Un magasin d'optique a besoin de plusieurs couvertures, et les mélanger produit de mauvaises surprises.

La responsabilité civile professionnelle couvre les conséquences dommageables de votre activité pour autrui : erreur, défaut de conseil, manquement. C'est l'objet de cet article.

L'assurance des biens couvre vos locaux, votre stock, votre matériel : incendie, dégât des eaux, vol. Elle ne dit rien de votre responsabilité envers un client.

La perte d'exploitation couvre la baisse d'activité consécutive à un sinistre. C'est celle qu'on découvre absente le jour où le magasin ferme trois semaines après un dégât des eaux.

Deux garanties souvent optionnelles méritent un examen : la protection juridique, utile bien au-delà des litiges clients — conflits avec un bailleur, un fournisseur, un salarié — et la couverture des risques informatiques, dont l'intérêt apparaît clairement à la lecture de notre article sur la cybersécurité en magasin.

Mettez les contrats côte à côte une fois. Les recouvrements coûtent de l'argent, les trous coûtent beaucoup plus cher.

Le cas du collaborateur

C'est un angle mort fréquent, et il mérite trois vérifications.

Les salariés dans l'exercice de leurs fonctions. En principe couverts par le contrat de l'employeur, mais vérifiez le périmètre déclaré — notamment si un collaborateur pratique la réfraction ou la contactologie.

Les apprentis et stagiaires. Leur situation est particulière et se vérifie explicitement plutôt que se suppose.

Les interventions hors magasin. Un collaborateur qui se déplace à domicile ou en établissement, comme décrit dans notre article sur l'équipement des personnes âgées, exerce dans un cadre que le contrat ne couvre pas automatiquement.

Et un point qui n'est pas assurantiel mais qui compte : une équipe doit savoir qu'un incident se signale sans crainte de reproche. Un collaborateur qui dissimule une erreur par peur transforme un dossier gérable en dossier ingérable, parce que le temps perdu est irrattrapable.

Réduire le risque sans se compliquer la vie

Quatre habitudes couvrent l'essentiel, et aucune ne coûte de temps.

Écrire ce qu'on annonce. Prise en charge confirmée ou estimée, limites d'un équipement, conditions de garantie. Sur le devis, pas oralement.

Connaître les signaux d'orientation, toute l'équipe. Dix minutes de mise au point, affichée côté réserve.

Tracer les refus. Un client qui refuse une offre, un contrôle, une orientation : notez-le.
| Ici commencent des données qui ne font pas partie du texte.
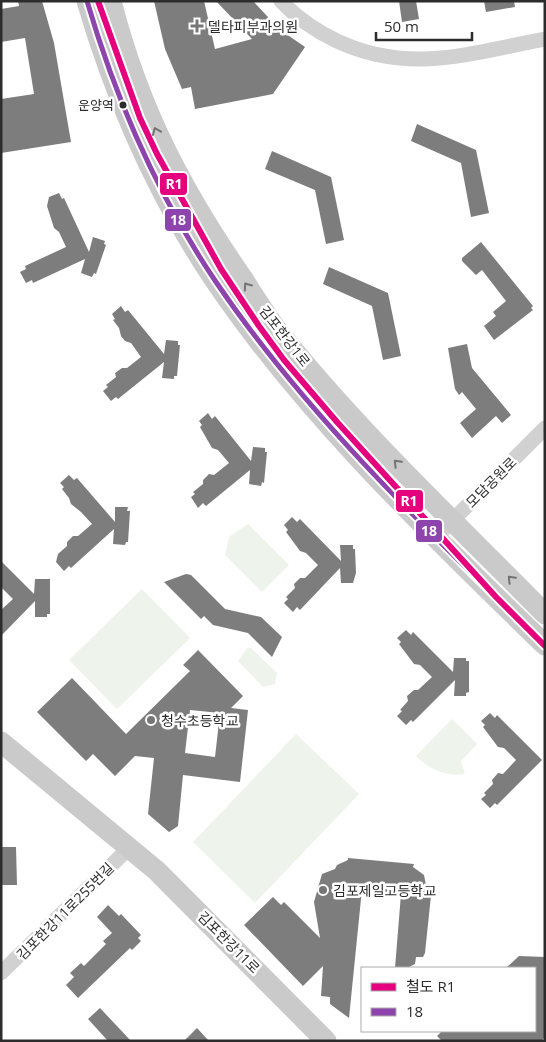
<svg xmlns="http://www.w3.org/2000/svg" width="546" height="1042" font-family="'Open Sans','Noto Sans KR',sans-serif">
<rect width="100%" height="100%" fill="#fff"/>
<g fill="#eef3eb">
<polygon points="248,524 289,565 262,592 225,555 229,537"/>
<polygon points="142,589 190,638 117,709 69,660"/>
<polygon points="247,648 251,648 277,673 275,684 263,687 238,661"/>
<path d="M452,719L477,744L461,761L465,774C446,777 429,769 416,756Z"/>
<polygon points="296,734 359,794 255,903 193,842"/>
</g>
<g fill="#7d7d7d" fill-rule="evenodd">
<polygon points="18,1 42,1 54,43 71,142 1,153 1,99 34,94 25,38 1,42 1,9 19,6"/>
<polygon points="154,1 204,1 215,49 252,39 216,1 253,1 279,29 305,47 273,94 195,109 191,87 182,89 165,49"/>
<polygon points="399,1 416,1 419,19 402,22"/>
<polygon points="484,1 514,1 515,7 486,12"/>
<polygon points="417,124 476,150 489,213 471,217 461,163 411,141"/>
<polygon points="272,151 331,177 344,240 326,244 315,190 265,169"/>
<polygon points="59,193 62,199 64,198 89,252 93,237 105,241 104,244 106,245 96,274 94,273 92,277 81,273 85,259 33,283 32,280 26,283 20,272 26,269 25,266 66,247 59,232 54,228 47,206 49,197"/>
<polygon points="481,242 533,306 531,308 533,310 494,340 484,326 496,316 493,312 506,301 482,270 476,275 462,261 462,258"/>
<polygon points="329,267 388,293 401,356 383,360 372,306 323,284"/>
<polygon points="121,306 125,312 128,310 164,354 166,340 178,341 178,345 180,345 177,376 174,376 174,379 162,378 164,362 118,399 116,397 111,401 103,391 108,387 106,385 116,377 115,373 122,368 127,368 141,357 131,343 125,341 121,336 119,328 113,320 115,319 112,314"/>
<polygon points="467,344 472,368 511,415 502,423 496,416 472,438 460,423 476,409 462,392 459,395 455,389 448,348"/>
<polygon points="208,413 212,419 215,416 251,461 253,447 265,448 265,452 267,452 264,483 262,482 261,486 249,484 250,470 206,506 203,503 198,508 191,497 195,494 193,492 203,484 203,480 209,474 214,475 229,463 218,450 212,448 200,427 202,425 199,421"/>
<polygon points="69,475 74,480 77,478 115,522 115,507 128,507 127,511 130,511 128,542 126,542 125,545 113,544 114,529 71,568 69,566 64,571 56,562 58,554 67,546 67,542 73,536 78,536 92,524 81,512 71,504 69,498 62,489 64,487 60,483"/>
<polygon points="292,517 297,522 300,519 341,561 340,545 353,545 353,549 355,549 356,573 353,583 341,583 340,568 300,610 297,607 293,612 284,603 288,599 286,597 295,588 294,584 300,578 305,578 318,565 306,553 300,551 286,532 288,530 284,525"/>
<polygon points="1,561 34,594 35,579 50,579 50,614 47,614 47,617 35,617 35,601 1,636 1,610 13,599 1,587"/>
<polygon points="186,574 191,575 225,609 261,617 282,637 272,657 248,633 213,625 204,616 201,619 164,582"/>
<polygon points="406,630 411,635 413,632 453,672 454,658 466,658 466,661 469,661 469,692 466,693 466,696 454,696 455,680 413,722 411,720 406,725 397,716 402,711 400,710 408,701 407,696 414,690 418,690 432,677 420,665 414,664 399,644 401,642 397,638"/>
<path d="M198,650L243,696L231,708L248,710L240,782L183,775L178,826L169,832L148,814L154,758L135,756L115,776L93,754L86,761L37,712L72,678L126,734L190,671L183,665ZM190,710L220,713L215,757L185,753Z"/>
<polygon points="490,713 495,718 497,715 542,760 497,805 495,803 490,808 481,799 486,795 484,793 493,784 492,780 498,773 503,774 516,760 504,748 498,747 483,727 485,725 481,721"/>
<polygon points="1,847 16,847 17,885 1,885"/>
<polygon points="348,858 414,864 413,867 424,875 426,885 432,886 425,953 423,957 416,957 415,964 407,968 395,968 401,894 362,889 349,1018 330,1004 330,997 321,996 323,966 303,986 244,925 273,897 281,905 284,902 320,938 314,902 322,874 335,869 337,865 348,860"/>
<polygon points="108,905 119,916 121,914 141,935 138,938 141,941 132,950 130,948 78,998 66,985 74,977 70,973 81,963 84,966 106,944 103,941 112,933 97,917"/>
<polygon points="519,956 545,957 545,1037 541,1041 442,1041 437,1036 442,1031 535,1031 535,968 506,968"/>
<polygon points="100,1008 131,1041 108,1041 88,1019"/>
<polygon points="197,1028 209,1041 184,1041"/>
</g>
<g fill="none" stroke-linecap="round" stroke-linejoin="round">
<g stroke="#d1d1d1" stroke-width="15">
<path d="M281,1C297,18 316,31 337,41C410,75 470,53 545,39"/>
<polyline points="437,536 545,428"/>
<polyline points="1,973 129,848"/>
</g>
<g stroke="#cacaca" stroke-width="21">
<path d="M87,1C116,100 158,196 216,282C307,416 429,532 545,645"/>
<path d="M111,1C138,107 181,190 243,279C254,296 265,314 277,330C358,432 454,521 545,614"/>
<polyline points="1,742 157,871 326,1041"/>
</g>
<g stroke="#fff" stroke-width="9">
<path id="bus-1" d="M87,1C116,100 158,196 216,282C307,416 429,532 545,645"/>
</g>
<use href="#bus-1" stroke="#8e44ad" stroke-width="5"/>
<g stroke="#fff" stroke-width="10">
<polyline id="rail-1" points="98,1 140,118 157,154 221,269 259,326 284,360 337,422 496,597 545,646"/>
</g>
<use href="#rail-1" stroke="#e5007d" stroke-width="6"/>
</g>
<defs><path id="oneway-chevron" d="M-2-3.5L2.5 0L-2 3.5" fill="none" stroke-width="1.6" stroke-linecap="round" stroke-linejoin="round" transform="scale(1.25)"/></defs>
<g stroke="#737373">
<use href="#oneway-chevron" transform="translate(156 131) rotate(-112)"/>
<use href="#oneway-chevron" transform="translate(247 286) rotate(-125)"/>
<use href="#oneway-chevron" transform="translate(397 463) rotate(-134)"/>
<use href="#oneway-chevron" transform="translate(511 579) rotate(-134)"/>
</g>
<g fill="#767676" stroke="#fff" stroke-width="2">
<path d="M194.5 18.5h5v5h5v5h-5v5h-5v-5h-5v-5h5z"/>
<circle cx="151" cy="720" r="5"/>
<circle cx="323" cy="890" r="5"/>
</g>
<circle fill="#2c2c2c" stroke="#fff" stroke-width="2" cx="123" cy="105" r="4.5"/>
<g text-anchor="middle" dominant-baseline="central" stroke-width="5" stroke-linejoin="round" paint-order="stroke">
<g font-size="13" fill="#2c2c2c" stroke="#fff" text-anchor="end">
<text x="114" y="105">운양역</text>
</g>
<g font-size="14" fill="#2c2c2c" stroke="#fff" text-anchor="start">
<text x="208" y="26">델타피부과의원</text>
<text x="161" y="720">청수초등학교</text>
<text x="333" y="890">김포제일고등학교</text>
</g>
<g font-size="14" fill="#2c2c2c" stroke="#fff">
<text transform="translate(285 336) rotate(52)">김포한강1로</text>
<text transform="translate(491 482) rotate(-45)">모담공원로</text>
<text transform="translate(65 911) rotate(-45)">김포한강11로255번길</text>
<text transform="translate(229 942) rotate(45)">김포한강11로</text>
</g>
</g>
<g stroke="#fff" stroke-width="2">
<rect x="159" y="172" width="29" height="24" rx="5" fill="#e5007d"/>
<rect x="164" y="208" width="28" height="24" rx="5" fill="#8e44ad"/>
<rect x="395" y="489" width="29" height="24" rx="5" fill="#e5007d"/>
<rect x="415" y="519" width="28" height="24" rx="5" fill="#8e44ad"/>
</g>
<g font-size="14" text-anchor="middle" font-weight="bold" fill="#fff">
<text x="174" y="189">R1</text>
<text x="178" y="225">18</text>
<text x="409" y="506">R1</text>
<text x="429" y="536">18</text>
</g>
<rect width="546" height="1042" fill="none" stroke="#2c2c2c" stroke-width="5"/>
<rect x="361" y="967" width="175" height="65" fill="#ffffff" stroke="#ababab"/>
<rect x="371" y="983" width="25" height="8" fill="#e5007d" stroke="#ababab"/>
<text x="406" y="992" font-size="15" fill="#2c2c2c">철도 R1</text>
<rect x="371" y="1008" width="25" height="8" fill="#8e44ad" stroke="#ababab"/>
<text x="406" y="1017" font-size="15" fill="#2c2c2c">18</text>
<path d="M376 32v8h96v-8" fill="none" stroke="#2c2c2c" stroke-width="2.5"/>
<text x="384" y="32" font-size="15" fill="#2c2c2c" stroke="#ffffff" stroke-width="4" paint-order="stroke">50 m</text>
</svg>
C'est exactement ce qui vous défend.

Relire le contrat une fois par an, en même temps que la revue des affichages. Une activité nouvelle non déclarée est le trou le plus fréquent.

Questions fréquentes

Un opticien doit-il être assuré en responsabilité civile professionnelle ?

Les professionnels de santé libéraux sont soumis à une obligation d'assurance, et exercer sans couverture expose le patrimoine personnel. Vérifiez votre situation auprès de votre assureur.

Qu'est-ce que le défaut de conseil ?

Le manquement à l'obligation d'informer et d'orienter — offre non présentée, orientation manquée, limite non annoncée — qui se prouve par l'absence de trace.

Une erreur de correction est-elle couverte ?

Ses conséquences dommageables relèvent en principe de la garantie, sous réserve des exclusions. La reprise de l'équipement relève plutôt du SAV.

Que faire immédiatement après un incident ?

S'occuper de la personne, consigner les faits le jour même, conserver les pièces sans les modifier, et déclarer dans le délai du contrat.

Quels points vérifier dans son contrat ?

Activités déclarées, montants et franchises, couverture des collaborateurs, exclusions, prise en charge de la défense, articulation avec les autres contrats, modalités de déclaration.

En résumé

Le risque professionnel d'un opticien n'est pas celui qu'on imagine : le défaut de conseil devance largement l'erreur technique, parce qu'il ne suppose aucune maladresse — seulement une information qu'on ne peut pas prouver avoir donnée. D'où une règle qui vaut toutes les assurances : écrire ce qu'on annonce, sur le devis. Côté contrat, sept questions suffisent à savoir où vous en êtes, et la plus rentable porte sur les activités déclarées, car une activité nouvelle non signalée est le trou le plus fréquent. Enfin, face à un incident, le geste décisif est le deuxième : consigner le jour même, avant que le souvenir ne se reconstruise.